=== What to produce ===
The reply consists of one number only: how many lines in the listing below contain the word "pixels".

=== Extracted records ===
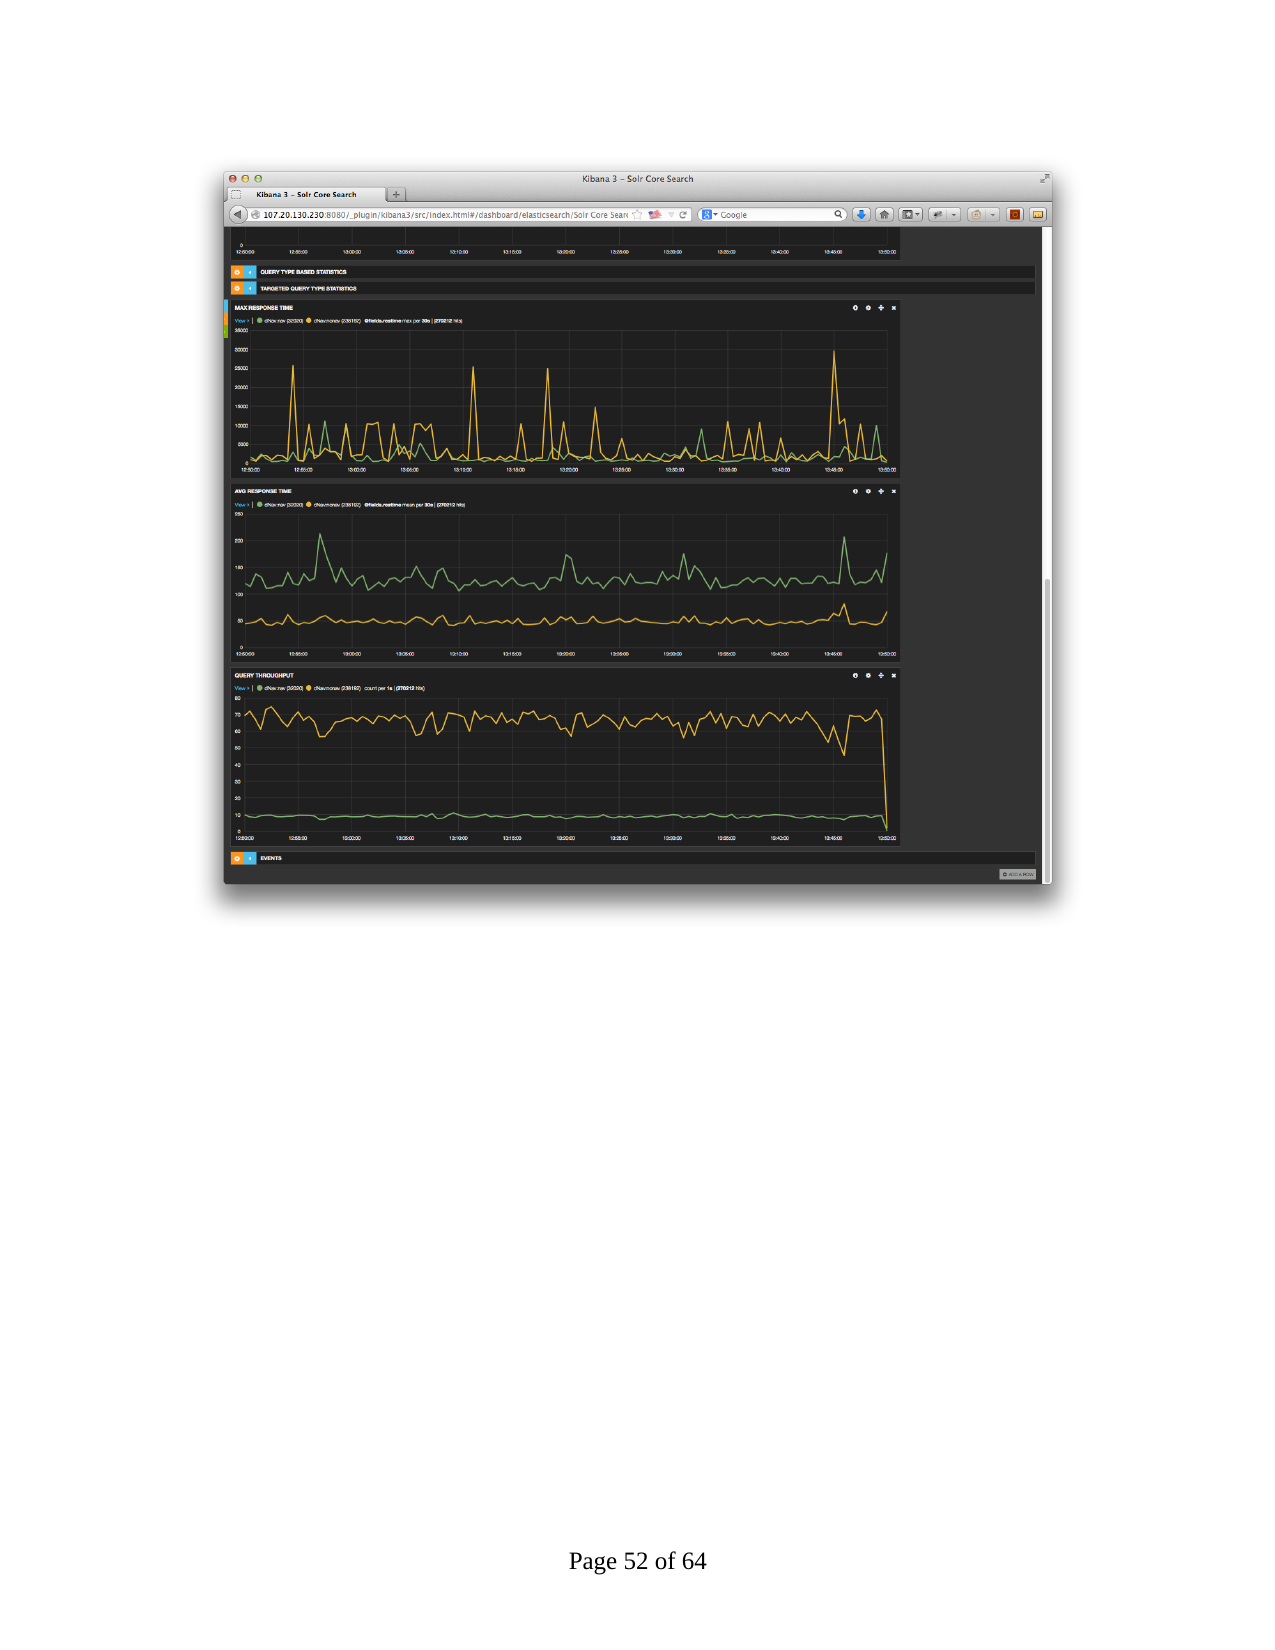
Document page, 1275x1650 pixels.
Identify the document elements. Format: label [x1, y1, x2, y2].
==
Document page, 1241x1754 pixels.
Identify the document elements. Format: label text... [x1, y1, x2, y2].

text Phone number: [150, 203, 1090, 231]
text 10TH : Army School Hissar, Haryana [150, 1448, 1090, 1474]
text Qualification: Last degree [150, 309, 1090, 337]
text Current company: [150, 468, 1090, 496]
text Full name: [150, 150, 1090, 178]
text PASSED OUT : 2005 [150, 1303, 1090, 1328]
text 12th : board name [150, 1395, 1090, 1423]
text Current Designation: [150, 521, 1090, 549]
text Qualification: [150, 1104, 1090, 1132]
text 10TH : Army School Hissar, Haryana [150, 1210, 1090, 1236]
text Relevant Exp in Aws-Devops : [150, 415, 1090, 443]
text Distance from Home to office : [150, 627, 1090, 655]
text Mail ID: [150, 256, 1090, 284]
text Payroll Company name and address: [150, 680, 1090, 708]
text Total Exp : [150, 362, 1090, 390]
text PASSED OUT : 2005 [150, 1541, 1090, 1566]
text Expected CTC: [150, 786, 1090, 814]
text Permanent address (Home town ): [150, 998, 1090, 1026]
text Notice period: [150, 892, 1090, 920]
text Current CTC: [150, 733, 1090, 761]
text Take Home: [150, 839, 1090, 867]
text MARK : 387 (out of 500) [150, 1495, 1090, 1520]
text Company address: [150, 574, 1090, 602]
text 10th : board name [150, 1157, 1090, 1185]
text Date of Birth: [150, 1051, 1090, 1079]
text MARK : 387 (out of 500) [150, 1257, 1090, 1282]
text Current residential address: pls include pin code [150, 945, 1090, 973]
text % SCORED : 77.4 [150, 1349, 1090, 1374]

=== Your response ===
2